What to do if there is no response to ovarian stimulation in the IVF program?  

Currently, a low response to stimulation occurs in about 35% of cases of all IVF programs and is a widespread problem for a woman and a reproductive specialist.

What is a low response to ovarian stimulation?

One of the important stages of the IVF program is the stimulation of follicle growth in order to obtain oocytes for fertilization and transfer of a euploid (chromosomal healthy) embryo. The number of received oocytes is the response to stimulation. As a rule, 5 mature oocytes at stage M II are considered to be a satisfactory number per stimulation. The required number of oocytes to obtain a euploid embryo for transfer depends proportionally on the reproductive age.

It is important to note that for the same dosage of the drug for stimulation in women of the same reproductive age, there is a different response to stimulation of the follicles. The response during IVF can be so weak that it reduces the effectiveness of the treatment program. Poor (low) response to stimulation is a condition where less than 4 oocytes are obtained from follicle stimulation in IVF programs.

Is it possible to predict a low ovarian response to stimulation?

The main way to determine the response to controlled stimulation of follicle growth is to conduct the stimulation itself and determine the number of oocytes received.

Still, there are factors that help predict a poor response:

  • The reproductive age of a woman is over 38-40 years old
  • AMH below 1.1 ng/ml; FSH level above 11.2 mIU/ml
  • The number of antral follicles during ultrasound is less than 4
  • Low response to stimulation in the previous IVF program (3 or less received oocytes).

What are the causes of low ovarian response to stimulation?
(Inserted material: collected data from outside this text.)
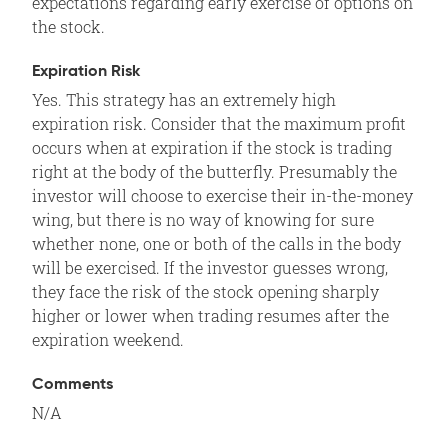
expectations regarding early exercise of options on
the stock.
Expiration Risk
Yes. This strategy has an extremely high
expiration risk. Consider that the maximum profit
occurs when at expiration if the stock is trading
right at the body of the butterfly. Presumably the
investor will choose to exercise their in-the-money
wing, but there is no way of knowing for sure
whether none, one or both of the calls in the body
will be exercised. If the investor guesses wrong,
they face the risk of the stock opening sharply
higher or lower when trading resumes after the
expiration weekend.
Comments
N/A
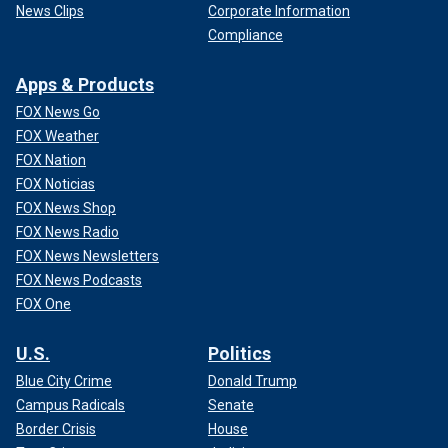
News Clips
Corporate Information
Compliance
Apps & Products
FOX News Go
FOX Weather
FOX Nation
FOX Noticias
FOX News Shop
FOX News Radio
FOX News Newsletters
FOX News Podcasts
FOX One
U.S.
Politics
Blue City Crime
Donald Trump
Campus Radicals
Senate
Border Crisis
House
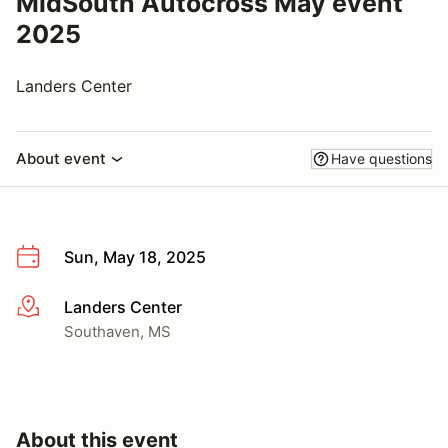
MidSouth Autocross May event
2025
Landers Center
About event
Have questions
Sun, May 18, 2025
Landers Center
More info
Southaven, MS
About this event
  • One of the main reasons is the reproductive age of a woman over 38 years old (with age, there is a decrease in the ovarian reserve and, accordingly, a decrease in the response of follicles to stimulation)
  • Transferred surgical interventions on the ovaries (removal of cysts, surgical treatment of PCOS);

What are the possible treatments for low ovarian response in an IVF cycle?
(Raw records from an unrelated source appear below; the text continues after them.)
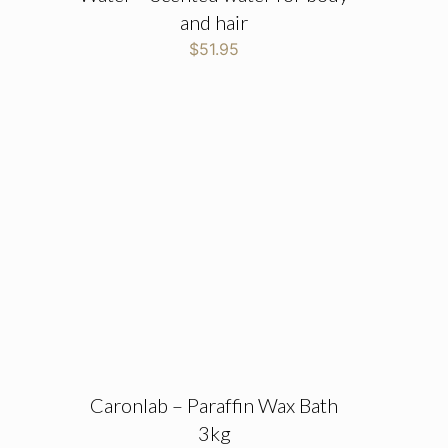
and hair
$
51.95
Caronlab – Paraffin Wax Bath
3kg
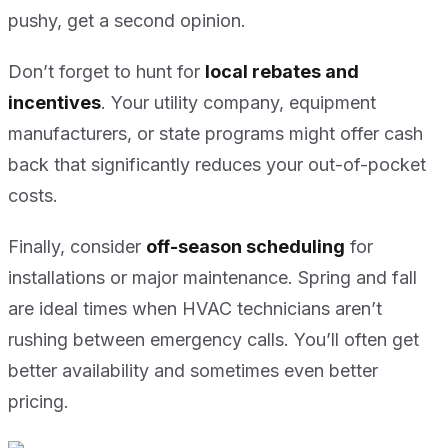
pushy, get a second opinion.
Don’t forget to hunt for
local rebates and
incentives
. Your utility company, equipment
manufacturers, or state programs might offer cash
back that significantly reduces your out-of-pocket
costs.
Finally, consider
off-season scheduling
for
installations or major maintenance. Spring and fall
are ideal times when HVAC technicians aren’t
rushing between emergency calls. You’ll often get
better availability and sometimes even better
pricing.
The specialists of our reproductive department are successfully engaged in achieving pregnancy and the birth of healthy children in patients with a low response to stimulation.

We managed to develop and improve the most effective treatment protocols:  

  • The use of individual stimulation programs and the number of days of stimulation based on the determination of polymorphisms of sensitivity to FSH, LH, estradiol.
  • The use of preparatory priming before the start of Mandatory support of endocrine health (treatment of endocrine disorders, if any, before the start of stimulation);
  • Double stimulation (stimulation in the luteal phase of the menstrual cycle);
  • The use of a double trigger in oocyte maturation failure in the past;
  • Cryobanking of oocytes with their subsequent fertilization;
  • Consideration of the results of previous stimulations and the index of mature oocytes obtained to determine a personalized treatment regimen;
  • Use of mild stimulation protocols;
  • Application of PRP technology before stimulation preparation in women with low ovarian reserve.

Experience, the use of progressive knowledge, faith in the consequence give us the opportunity to achieve a result with a couple, even in difficult situations – the birth of healthy children in the family!